Proparco envisage d’investir entre 100 et 150 millions d’euros
Etabli à Abidjan, le bureau de Proparco pour l’Afrique de l’Ouest (hors Nigeria) devrait engager entre 100 et 150 millions d’euros en Côte d’Ivoire, « au lieu de seulement 10 millions l’an dernier », précise Julien Lefilleur, représentant régional Afrique de l’Ouest de Proparco, la filiale de l’AFD spécialisée dans le financement des entreprises. Les engagements sont équitablement répartis entre trois secteurs : infrastructures, agro-industrie et finance. Ainsi, petit actionnaire d’Aeria (le gestionnaire de l’aéroport d’Abidjan), Proparco a décidé d’appuyer les investissements du consortium auquel participe le français Egis dans une aérogare charter et la rénovation du terminal existant. Les autres engagements dans les infrastructures portent sur la construction de deux nouvelles unités pour accroître la capacité des centrales électriques Azito et Ciprel, et le financement du matériel roulant sur la ligne ferroviaire Abidjan-Ouagadougou (Burkina-Faso) gérée par Sitarail (Bolloré). Dans l’agro-industrie, Proparco a ciblé l’huile de palme, le sucre, l’hévéa et pourrait s’intéresser à la transformation du cacao et de la noix de cajou. Dans le secteur financier, l’établissement français met à la disposition des banques des lignes de crédit, à l’instar de celle de 40 millions d’euros qu’elle vient d’accorder au groupe Ecobank. Proparco est également actionnaire du holding Bank of Africa (BOA), actionnaire et administrateur de la Bicici (BNP Paribas), participe à quatre grands fonds d’investissement (Cauris, Afric Invest, ECP et I & P), et soutient le leasing.

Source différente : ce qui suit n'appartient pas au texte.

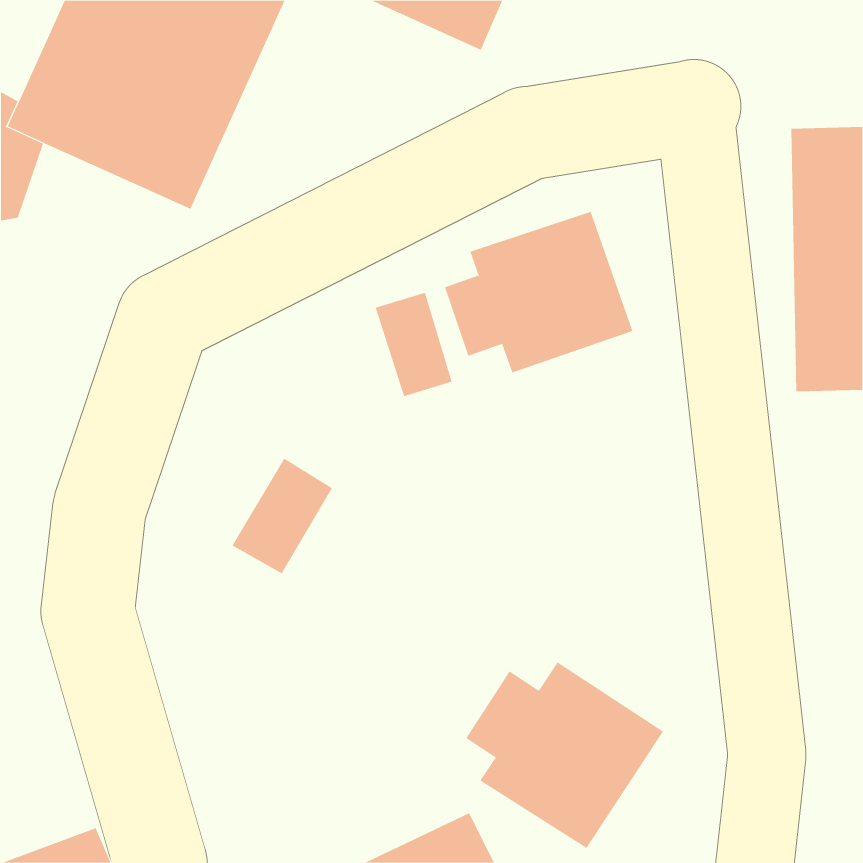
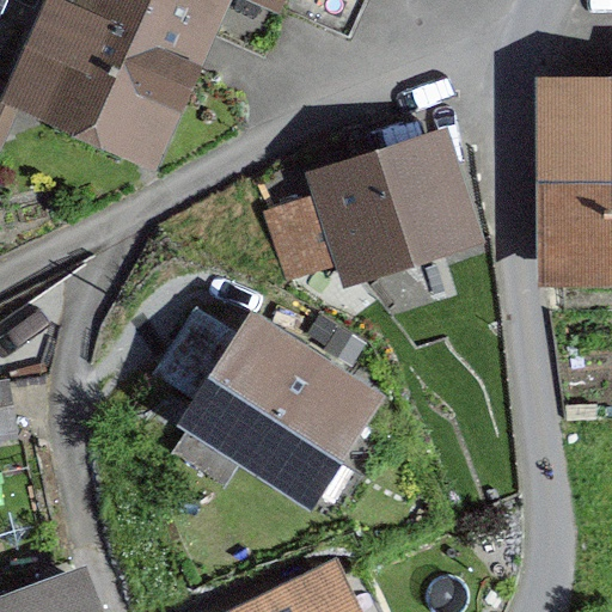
building: none -> [194,328,369,495]
building: [465,662,664,849] -> none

Proparco a dégagé 25 millions d’euros pour la Nouvelle société interafricaine d’assurance (NSIA), propriété de l’homme d’affaires Jean Kacou Diagou, également président de la Confédération générale des entreprises de Côte d’Ivoire (CGECI). « Nous avons aussi un projet de financement à long terme, concernant la Bourse régionale des valeurs mobilières (BRVM) », indique Julien Lefilleur. L’objectif serait de permettre aux petits investisseurs de participer à la BRVM. Proparco envisagerait ainsi de créer une ligne de crédit pour soutenir l’ingénierie financière du projet.
F. P.
Appels d’offres : une prime à l’emploi
« Les entreprises françaises doivent garder à l’esprit que l’emploi est une priorité dans un pays où le taux de pauvreté dépasse 50 % », insiste Anne-Lise Reve chargée de mission pour la Côte d’Ivoire et le Liberia au bureau de l’AFD Abidjan.
D’où l’avantage qui sera accordé à celles qui incluront dans leurs offres des activités à haute intensité de main d’œuvre. De façon concrète, elles obtiendront des points supplémentaires lors du dépouillement des offres.